- _Your task_
Find every line in the data below that contains the word "There", and copy each of those lines.

- _Supplied data_
^^^^^^^^
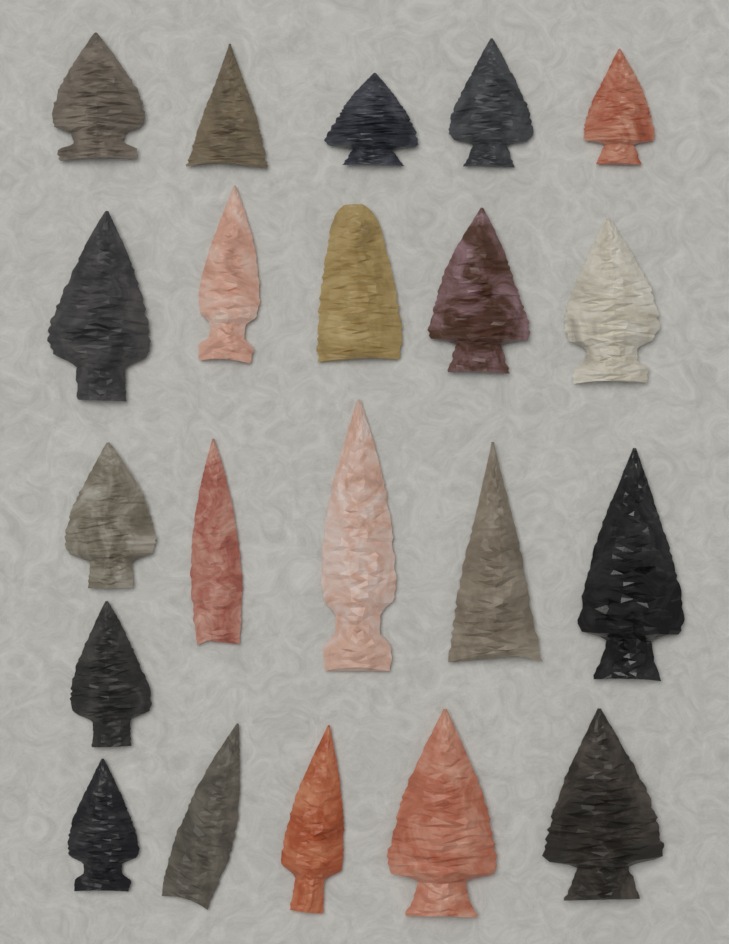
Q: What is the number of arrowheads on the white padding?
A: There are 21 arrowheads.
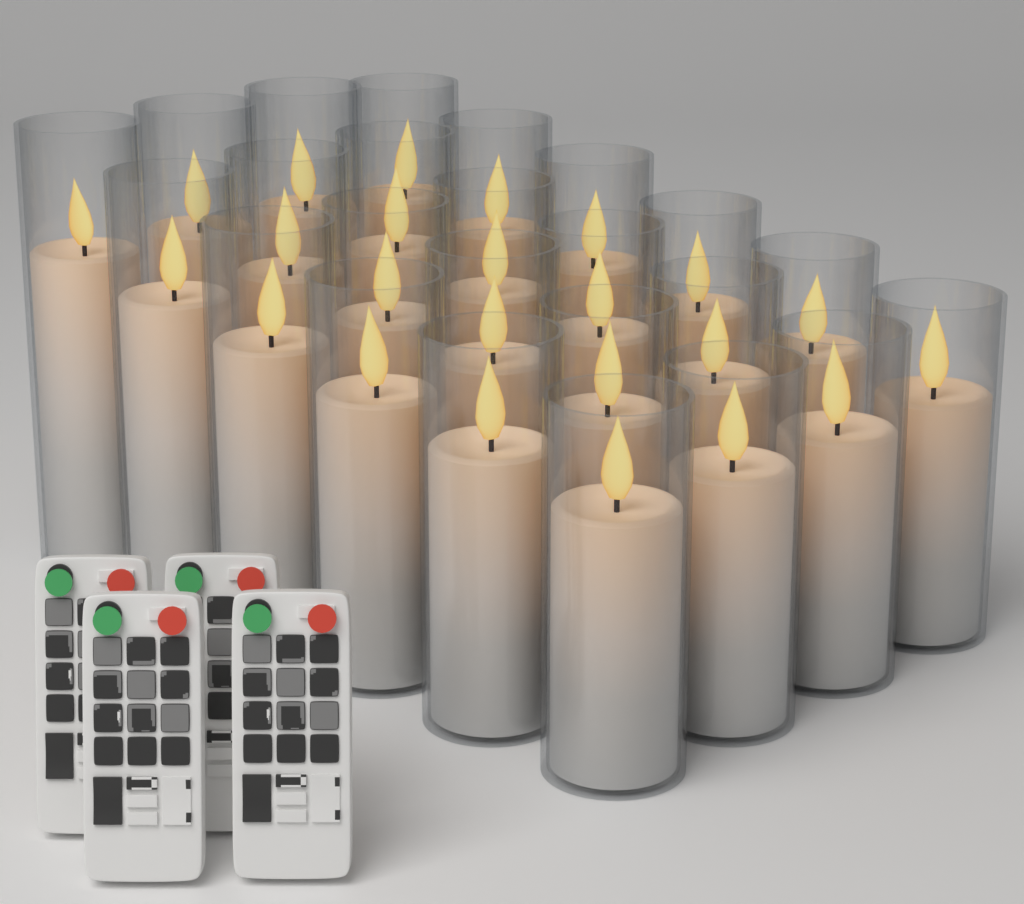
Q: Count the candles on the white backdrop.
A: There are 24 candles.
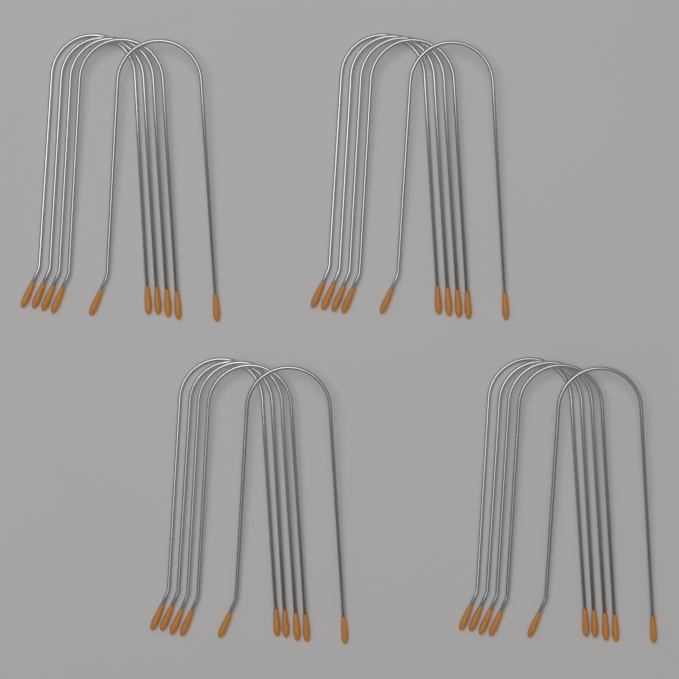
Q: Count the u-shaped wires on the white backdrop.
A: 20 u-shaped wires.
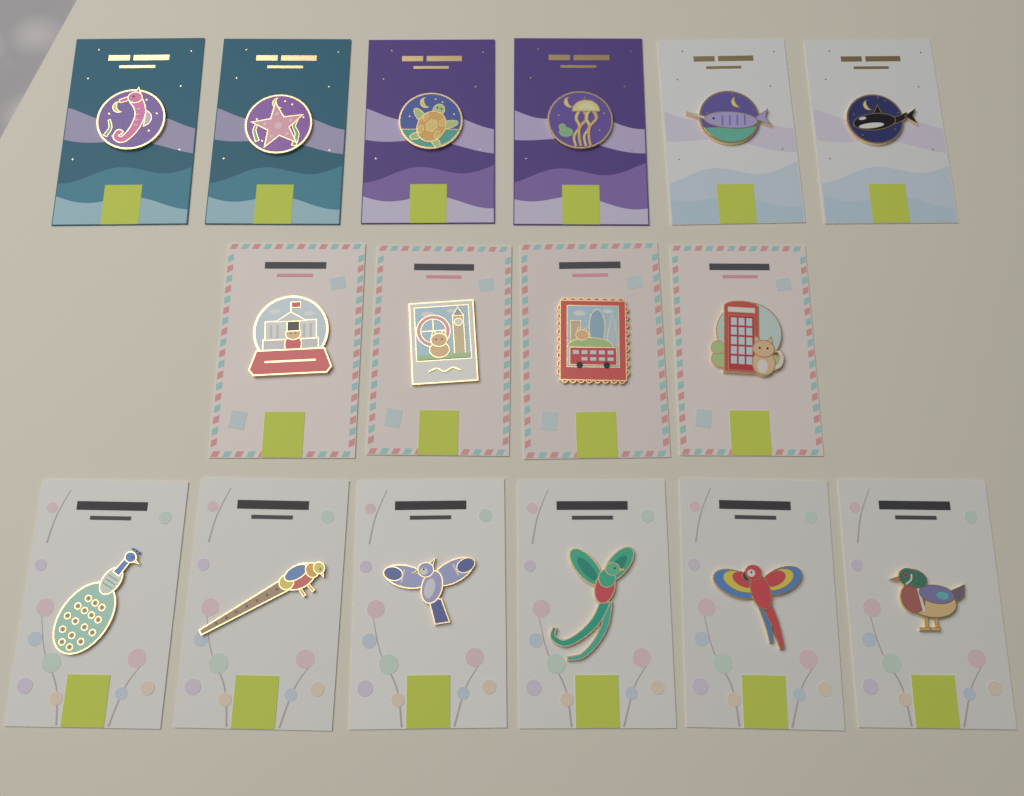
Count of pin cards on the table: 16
^^^^^^^^
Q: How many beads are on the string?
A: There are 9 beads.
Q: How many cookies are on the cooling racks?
^^^^^^^^
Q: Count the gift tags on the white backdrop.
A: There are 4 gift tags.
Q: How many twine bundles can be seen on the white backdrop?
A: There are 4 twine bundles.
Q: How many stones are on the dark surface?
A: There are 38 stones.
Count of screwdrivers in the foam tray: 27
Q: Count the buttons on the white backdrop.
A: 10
^^^^^^^^
- _Correct result_
A: There are 21 arrowheads.
A: There are 24 candles.
A: There are 9 beads.
A: There are 4 gift tags.
A: There are 4 twine bundles.
A: There are 38 stones.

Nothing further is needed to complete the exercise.